> **Work instruction**: Give back each line below verbatim.

> **Dataset records**:

--

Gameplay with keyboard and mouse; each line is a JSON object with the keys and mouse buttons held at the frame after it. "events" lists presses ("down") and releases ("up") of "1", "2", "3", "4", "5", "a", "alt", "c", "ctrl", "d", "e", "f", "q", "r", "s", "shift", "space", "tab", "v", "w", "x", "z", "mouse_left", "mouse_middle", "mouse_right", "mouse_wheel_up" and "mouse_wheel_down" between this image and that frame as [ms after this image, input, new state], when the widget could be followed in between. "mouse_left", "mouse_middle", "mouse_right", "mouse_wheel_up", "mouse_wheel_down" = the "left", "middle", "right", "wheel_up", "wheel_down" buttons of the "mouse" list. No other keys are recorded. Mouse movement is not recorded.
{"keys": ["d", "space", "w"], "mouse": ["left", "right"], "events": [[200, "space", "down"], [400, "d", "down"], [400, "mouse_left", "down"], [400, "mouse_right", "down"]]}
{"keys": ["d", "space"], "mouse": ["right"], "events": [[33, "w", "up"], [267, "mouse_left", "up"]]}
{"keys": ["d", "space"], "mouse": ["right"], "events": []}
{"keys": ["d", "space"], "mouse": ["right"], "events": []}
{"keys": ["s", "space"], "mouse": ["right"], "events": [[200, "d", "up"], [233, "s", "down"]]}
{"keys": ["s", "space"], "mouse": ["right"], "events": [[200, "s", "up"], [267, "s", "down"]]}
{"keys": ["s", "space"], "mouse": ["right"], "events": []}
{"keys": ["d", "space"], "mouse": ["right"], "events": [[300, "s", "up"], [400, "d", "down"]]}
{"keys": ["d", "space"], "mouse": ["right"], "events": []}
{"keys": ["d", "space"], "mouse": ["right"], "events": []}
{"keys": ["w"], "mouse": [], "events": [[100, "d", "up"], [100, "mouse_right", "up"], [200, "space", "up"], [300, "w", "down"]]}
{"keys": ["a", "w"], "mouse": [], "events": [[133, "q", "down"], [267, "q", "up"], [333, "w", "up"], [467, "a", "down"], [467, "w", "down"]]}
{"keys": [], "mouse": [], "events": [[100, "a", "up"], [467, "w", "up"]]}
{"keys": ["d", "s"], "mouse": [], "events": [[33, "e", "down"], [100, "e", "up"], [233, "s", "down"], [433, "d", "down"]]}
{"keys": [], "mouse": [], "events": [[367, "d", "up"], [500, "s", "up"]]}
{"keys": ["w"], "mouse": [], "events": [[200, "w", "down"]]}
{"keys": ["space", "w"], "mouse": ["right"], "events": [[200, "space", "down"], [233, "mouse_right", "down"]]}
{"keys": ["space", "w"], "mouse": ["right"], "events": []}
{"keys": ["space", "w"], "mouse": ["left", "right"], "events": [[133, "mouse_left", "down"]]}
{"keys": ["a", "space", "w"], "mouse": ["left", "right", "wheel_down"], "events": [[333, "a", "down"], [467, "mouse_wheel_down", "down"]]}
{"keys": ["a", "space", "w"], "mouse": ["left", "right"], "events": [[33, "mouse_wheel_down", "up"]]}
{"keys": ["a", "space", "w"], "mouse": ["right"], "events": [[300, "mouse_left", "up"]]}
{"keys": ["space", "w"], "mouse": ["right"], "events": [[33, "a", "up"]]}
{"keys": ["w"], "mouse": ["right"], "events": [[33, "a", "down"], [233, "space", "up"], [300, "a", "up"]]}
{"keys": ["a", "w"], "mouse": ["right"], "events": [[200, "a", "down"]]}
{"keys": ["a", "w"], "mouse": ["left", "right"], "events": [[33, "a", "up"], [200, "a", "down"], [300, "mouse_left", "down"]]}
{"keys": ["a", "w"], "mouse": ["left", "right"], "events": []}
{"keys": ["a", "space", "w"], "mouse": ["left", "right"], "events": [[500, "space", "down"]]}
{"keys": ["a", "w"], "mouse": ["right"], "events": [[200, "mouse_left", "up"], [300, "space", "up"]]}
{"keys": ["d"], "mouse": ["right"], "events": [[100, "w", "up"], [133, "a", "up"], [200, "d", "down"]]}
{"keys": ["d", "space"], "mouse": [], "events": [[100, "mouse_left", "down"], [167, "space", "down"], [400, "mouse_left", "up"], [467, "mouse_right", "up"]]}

--

> **Output of the task**:
Gameplay with keyboard and mouse; each line is a JSON object with the keys and mouse buttons held at the frame after it. "events" lists presses ("down") and releases ("up") of "1", "2", "3", "4", "5", "a", "alt", "c", "ctrl", "d", "e", "f", "q", "r", "s", "shift", "space", "tab", "v", "w", "x", "z", "mouse_left", "mouse_middle", "mouse_right", "mouse_wheel_up" and "mouse_wheel_down" between this image and that frame as [ms after this image, input, new state], when the widget could be followed in between. "mouse_left", "mouse_middle", "mouse_right", "mouse_wheel_up", "mouse_wheel_down" = the "left", "middle", "right", "wheel_up", "wheel_down" buttons of the "mouse" list. No other keys are recorded. Mouse movement is not recorded.
{"keys": ["d", "space", "w"], "mouse": ["left", "right"], "events": [[200, "space", "down"], [400, "d", "down"], [400, "mouse_left", "down"], [400, "mouse_right", "down"]]}
{"keys": ["d", "space"], "mouse": ["right"], "events": [[33, "w", "up"], [267, "mouse_left", "up"]]}
{"keys": ["d", "space"], "mouse": ["right"], "events": []}
{"keys": ["d", "space"], "mouse": ["right"], "events": []}
{"keys": ["s", "space"], "mouse": ["right"], "events": [[200, "d", "up"], [233, "s", "down"]]}
{"keys": ["s", "space"], "mouse": ["right"], "events": [[200, "s", "up"], [267, "s", "down"]]}
{"keys": ["s", "space"], "mouse": ["right"], "events": []}
{"keys": ["d", "space"], "mouse": ["right"], "events": [[300, "s", "up"], [400, "d", "down"]]}
{"keys": ["d", "space"], "mouse": ["right"], "events": []}
{"keys": ["d", "space"], "mouse": ["right"], "events": []}
{"keys": ["w"], "mouse": [], "events": [[100, "d", "up"], [100, "mouse_right", "up"], [200, "space", "up"], [300, "w", "down"]]}
{"keys": ["a", "w"], "mouse": [], "events": [[133, "q", "down"], [267, "q", "up"], [333, "w", "up"], [467, "a", "down"], [467, "w", "down"]]}
{"keys": [], "mouse": [], "events": [[100, "a", "up"], [467, "w", "up"]]}
{"keys": ["d", "s"], "mouse": [], "events": [[33, "e", "down"], [100, "e", "up"], [233, "s", "down"], [433, "d", "down"]]}
{"keys": [], "mouse": [], "events": [[367, "d", "up"], [500, "s", "up"]]}
{"keys": ["w"], "mouse": [], "events": [[200, "w", "down"]]}
{"keys": ["space", "w"], "mouse": ["right"], "events": [[200, "space", "down"], [233, "mouse_right", "down"]]}
{"keys": ["space", "w"], "mouse": ["right"], "events": []}
{"keys": ["space", "w"], "mouse": ["left", "right"], "events": [[133, "mouse_left", "down"]]}
{"keys": ["a", "space", "w"], "mouse": ["left", "right", "wheel_down"], "events": [[333, "a", "down"], [467, "mouse_wheel_down", "down"]]}
{"keys": ["a", "space", "w"], "mouse": ["left", "right"], "events": [[33, "mouse_wheel_down", "up"]]}
{"keys": ["a", "space", "w"], "mouse": ["right"], "events": [[300, "mouse_left", "up"]]}
{"keys": ["space", "w"], "mouse": ["right"], "events": [[33, "a", "up"]]}
{"keys": ["w"], "mouse": ["right"], "events": [[33, "a", "down"], [233, "space", "up"], [300, "a", "up"]]}
{"keys": ["a", "w"], "mouse": ["right"], "events": [[200, "a", "down"]]}
{"keys": ["a", "w"], "mouse": ["left", "right"], "events": [[33, "a", "up"], [200, "a", "down"], [300, "mouse_left", "down"]]}
{"keys": ["a", "w"], "mouse": ["left", "right"], "events": []}
{"keys": ["a", "space", "w"], "mouse": ["left", "right"], "events": [[500, "space", "down"]]}
{"keys": ["a", "w"], "mouse": ["right"], "events": [[200, "mouse_left", "up"], [300, "space", "up"]]}
{"keys": ["d"], "mouse": ["right"], "events": [[100, "w", "up"], [133, "a", "up"], [200, "d", "down"]]}
{"keys": ["d", "space"], "mouse": [], "events": [[100, "mouse_left", "down"], [167, "space", "down"], [400, "mouse_left", "up"], [467, "mouse_right", "up"]]}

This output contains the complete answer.